Dans les années 1960, le débat sur la place du Québec au sein du Canada incite le gouvernement à apporter un changement important à la législation, et le Canada devient le premier pays au monde à déclarer le multiculturalisme comme politique d’État. Le multiculturalisme va de pair avec la démocratie, puisque les principes d’égalité et de liberté les caractérisent tous deux. Le pluralisme au Canada est ancré dans la législation, les institutions et les politiques qui prônent la participation de tous et chacun dans la société. Le Canada n’est pas un creuset culturel (« melting pot ») ; on y encourage plutôt les citoyens à conserver leur héritage culturel, linguistique et religieux.

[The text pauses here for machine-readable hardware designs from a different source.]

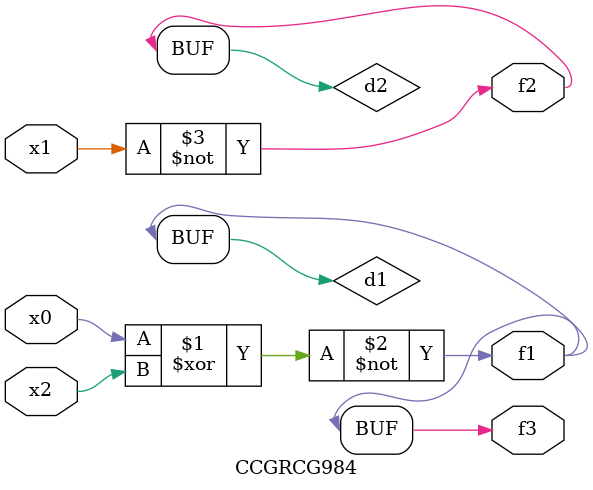
<source format=v>
module CCGRCG984(
	input x0, x1, x2,
	output f1, f2, f3
);

	wire d1, d2, d3;

	xnor (d1, x0, x2);
	nand (d2, x1);
	nor (d3, x1, x2);
	assign f1 = d1;
	assign f2 = d2;
	assign f3 = d1;
endmodule

</source>
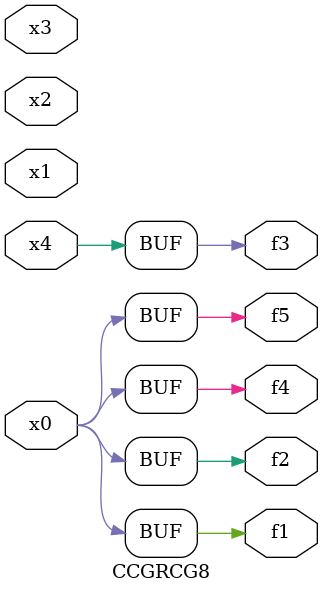
<source format=v>
module CCGRCG8(
	input x0, x1, x2, x3, x4,
	output f1, f2, f3, f4, f5
);
	assign f1 = x0;
	assign f2 = x0;
	assign f3 = x4;
	assign f4 = x0;
	assign f5 = x0;
endmodule

</source>
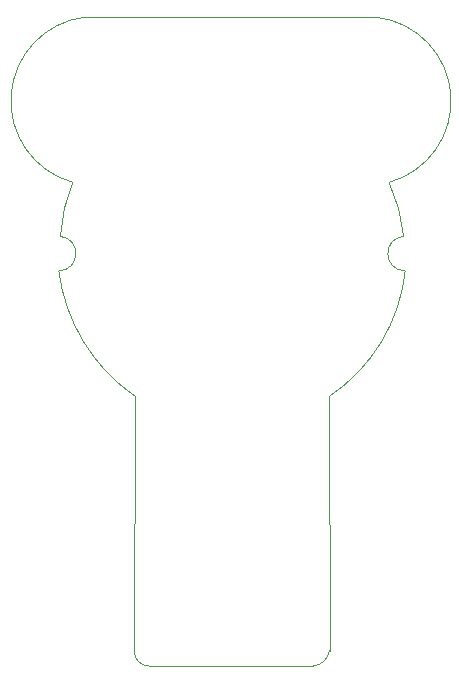
<source format=gbr>
%TF.GenerationSoftware,KiCad,Pcbnew,6.0.2+dfsg-1*%
%TF.CreationDate,2023-08-31T23:38:16+02:00*%
%TF.ProjectId,UnUn_BNC,556e556e-5f42-44e4-932e-6b696361645f,rev?*%
%TF.SameCoordinates,Original*%
%TF.FileFunction,Profile,NP*%
%FSLAX46Y46*%
G04 Gerber Fmt 4.6, Leading zero omitted, Abs format (unit mm)*
G04 Created by KiCad (PCBNEW 6.0.2+dfsg-1) date 2023-08-31 23:38:16*
%MOMM*%
%LPD*%
G01*
G04 APERTURE LIST*
%TA.AperFunction,Profile*%
%ADD10C,0.100000*%
%TD*%
G04 APERTURE END LIST*
D10*
X125869950Y-99100000D02*
X125861231Y-77548862D01*
X109338428Y-99195499D02*
G75*
G03*
X110547572Y-100383974I1236807J48993D01*
G01*
X102945817Y-66926406D02*
G75*
G03*
X109402031Y-77548862I15112731J1912118D01*
G01*
X125861231Y-77548862D02*
G75*
G03*
X132281854Y-66925327I-8123333J12161565D01*
G01*
X102945817Y-66926406D02*
G75*
G03*
X103078577Y-64011716I-11227J1460880D01*
G01*
X109338428Y-99195499D02*
X109402031Y-77548862D01*
X104140000Y-59436000D02*
G75*
G03*
X103078577Y-64011716I12561854J-5324924D01*
G01*
X132149094Y-64010637D02*
G75*
G03*
X130910075Y-59436000I-14159959J-1380049D01*
G01*
X130910075Y-59436000D02*
G75*
G03*
X129894075Y-45466000I-1885632J6884809D01*
G01*
X124452429Y-100400000D02*
G75*
G03*
X125869950Y-99100000I-111139J1544019D01*
G01*
X132149094Y-64010637D02*
G75*
G03*
X132281854Y-66925327I119208J-1454939D01*
G01*
X110547572Y-100383974D02*
X124452429Y-100400000D01*
X105125000Y-45450000D02*
X129894075Y-45466000D01*
X105125000Y-45450000D02*
G75*
G03*
X104140000Y-59436000I913543J-7092024D01*
G01*
M02*

</source>
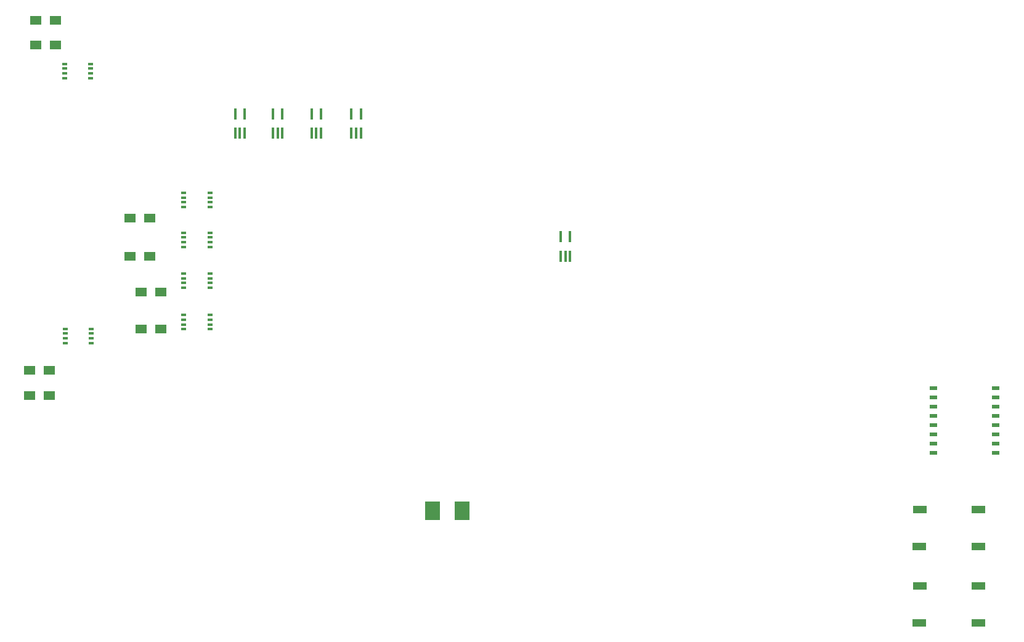
<source format=gbr>
G04 #@! TF.FileFunction,Paste,Top*
%FSLAX46Y46*%
G04 Gerber Fmt 4.6, Leading zero omitted, Abs format (unit mm)*
G04 Created by KiCad (PCBNEW 4.0.7-e2-6376~58~ubuntu16.04.1) date Fri Dec  1 14:53:18 2017*
%MOMM*%
%LPD*%
G01*
G04 APERTURE LIST*
%ADD10C,0.100000*%
%ADD11R,1.140000X0.620000*%
%ADD12R,1.500000X1.300000*%
%ADD13R,0.750000X0.350000*%
%ADD14R,0.400000X1.500000*%
%ADD15R,1.900000X1.000000*%
%ADD16R,2.000000X2.500000*%
G04 APERTURE END LIST*
D10*
D11*
X170732240Y-74980840D03*
X170732240Y-76230840D03*
X170732240Y-77505840D03*
X170732240Y-78780840D03*
X170732240Y-80055840D03*
X170732240Y-81330840D03*
X170732240Y-82605840D03*
X170732240Y-83855840D03*
X162207240Y-74955840D03*
X162207240Y-82605840D03*
X162207240Y-81330840D03*
X162207240Y-80055840D03*
X162207240Y-78805840D03*
X162207240Y-77530840D03*
X162207240Y-76205840D03*
X162207240Y-83855840D03*
D12*
X38047240Y-72540840D03*
X40747240Y-72540840D03*
X38050000Y-75950000D03*
X40750000Y-75950000D03*
X38847240Y-27790840D03*
X41547240Y-27790840D03*
X38847240Y-24390840D03*
X41547240Y-24390840D03*
D13*
X59197240Y-55565840D03*
X59197240Y-54915840D03*
X59197240Y-54265840D03*
X59197240Y-53615840D03*
X62797240Y-55565840D03*
X62797240Y-54915840D03*
X62797240Y-53615840D03*
X62797240Y-54265840D03*
X59197240Y-50065840D03*
X59197240Y-49415840D03*
X59197240Y-48765840D03*
X59197240Y-48115840D03*
X62797240Y-50065840D03*
X62797240Y-49415840D03*
X62797240Y-48115840D03*
X62797240Y-48765840D03*
X59197240Y-66865840D03*
X59197240Y-66215840D03*
X59197240Y-65565840D03*
X59197240Y-64915840D03*
X62797240Y-66865840D03*
X62797240Y-66215840D03*
X62797240Y-64915840D03*
X62797240Y-65565840D03*
X59197240Y-61165840D03*
X59197240Y-60515840D03*
X59197240Y-59865840D03*
X59197240Y-59215840D03*
X62797240Y-61165840D03*
X62797240Y-60515840D03*
X62797240Y-59215840D03*
X62797240Y-59865840D03*
D14*
X111000000Y-56830000D03*
X111650000Y-56830000D03*
X112300000Y-56830000D03*
X112300000Y-54170000D03*
X111000000Y-54170000D03*
X66250000Y-39930000D03*
X66900000Y-39930000D03*
X67550000Y-39930000D03*
X67550000Y-37270000D03*
X66250000Y-37270000D03*
X71447240Y-39920840D03*
X72097240Y-39920840D03*
X72747240Y-39920840D03*
X72747240Y-37260840D03*
X71447240Y-37260840D03*
X76747240Y-39920840D03*
X77397240Y-39920840D03*
X78047240Y-39920840D03*
X78047240Y-37260840D03*
X76747240Y-37260840D03*
X82247240Y-39920840D03*
X82897240Y-39920840D03*
X83547240Y-39920840D03*
X83547240Y-37260840D03*
X82247240Y-37260840D03*
D13*
X42900000Y-68775000D03*
X42900000Y-68125000D03*
X42900000Y-67475000D03*
X42900000Y-66825000D03*
X46500000Y-68775000D03*
X46500000Y-68125000D03*
X46500000Y-66825000D03*
X46500000Y-67475000D03*
X42797240Y-32365840D03*
X42797240Y-31715840D03*
X42797240Y-31065840D03*
X42797240Y-30415840D03*
X46397240Y-32365840D03*
X46397240Y-31715840D03*
X46397240Y-30415840D03*
X46397240Y-31065840D03*
D12*
X51850000Y-56850000D03*
X54550000Y-56850000D03*
X51850000Y-51600000D03*
X54550000Y-51600000D03*
X53350000Y-66850000D03*
X56050000Y-66850000D03*
X53350000Y-61750000D03*
X56050000Y-61750000D03*
D15*
X160300000Y-96750000D03*
X168375000Y-96750000D03*
X160325000Y-91650000D03*
X168375000Y-91650000D03*
X160300000Y-107250000D03*
X168375000Y-107250000D03*
X160325000Y-102150000D03*
X168375000Y-102150000D03*
D16*
X93420000Y-91810000D03*
X97420000Y-91810000D03*
M02*

</source>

L’immigration et les principes démocratiques
Présentement, le Canada est le pays au monde avec le taux d’immigration le plus élevé, et il compte plus de 200 communautés ethnoculturelles, dont plusieurs d’origine culturelle asiatique. La majorité des immigrants asiatiques se sont installés au pays après la seconde guerre mondiale, lorsque que les restrictions contre l’immigration asiatique ont été levées après plus de deux décennies d’exclusion. À partir du moment où ils ont commencé à arriver au XIXe siècle, et pendant presque toute la première moitié du XXe siècle, la plupart des Canadiens d’origine asiatique se sont vu refuser le droit de vote aux élections provinciales et fédérales. Avec l’élargissement du droit de vote aux Canadiens d’origine japonaise en 1948, la dernière mesure législative privant les Asiatiques du droit de vote a été abolie. Les Canadiens d’origine asiatique comptent présentement pour 11 p. cent de la population canadienne ; ils constituent le plus large groupe minoritaire au pays et celui qui croît le plus rapidement. Les Canadiens asiatiques apportent beaucoup au pays, tant au niveau de l’histoire, de l’économie que de la culture, et ils changent également le visage des métropoles, telles Vancouver, Toronto et Montréal, où ils se concentrent en plus grands nombres.
Le pluralisme au Canada n’est pas sans failles. Par exemple, plusieurs immigrants ou leurs enfants sentent qu’ils sont toujours la cible de racisme et de préjugés. Bien que le respect pour les traditions et coutumes des autres cultures soit une valeur essentielle du pluralisme, il existe encore inévitablement des divergences fondamentales d’opinions entre différents groupes, qui sont parfois opposées et difficiles à concilier dans une société démocratique. C’est particulièrement le cas en ce qui concerne les croyances et pratiques religieuses. Le crime raciste (comme les guerres de clans par exemple) fait aussi partie de la réalité canadienne. De plus, les immigrants au Canada, même ceux de la deuxième ou troisième génération, entretiennent souvent des liens étroits avec leur culture d’origine et ont de la difficulté à trouver un équilibre entre deux identités culturelles qui peuvent sembler opposées. Certains se sentent aliénés de leur identité réelle dans différents contextes comme à l’école par exemple, où des sujets reliés à leur propre culture ou histoire ne sont pas nécessairement abordés dans le cadre des programmes en place.
Le pluralisme et la démocratie pures demeurent donc toujours des idéaux canadiens, et davantage de dialogue, de compréhension et de compromis sont encore nécessaires pour que ces valeurs prennent de la force et unissent les Canadiens de toutes origines culturelles. Néanmoins, le pluralisme au Canada demeure un exemple et une source d’inspiration pour le reste du monde. En 2006, le Centre mondiale du pluralisme a été établi à Ottawa parce que le Canada est considéré comme l’une des sociétés pluralistes les plus fructueuses du monde et gère bien sa diversité.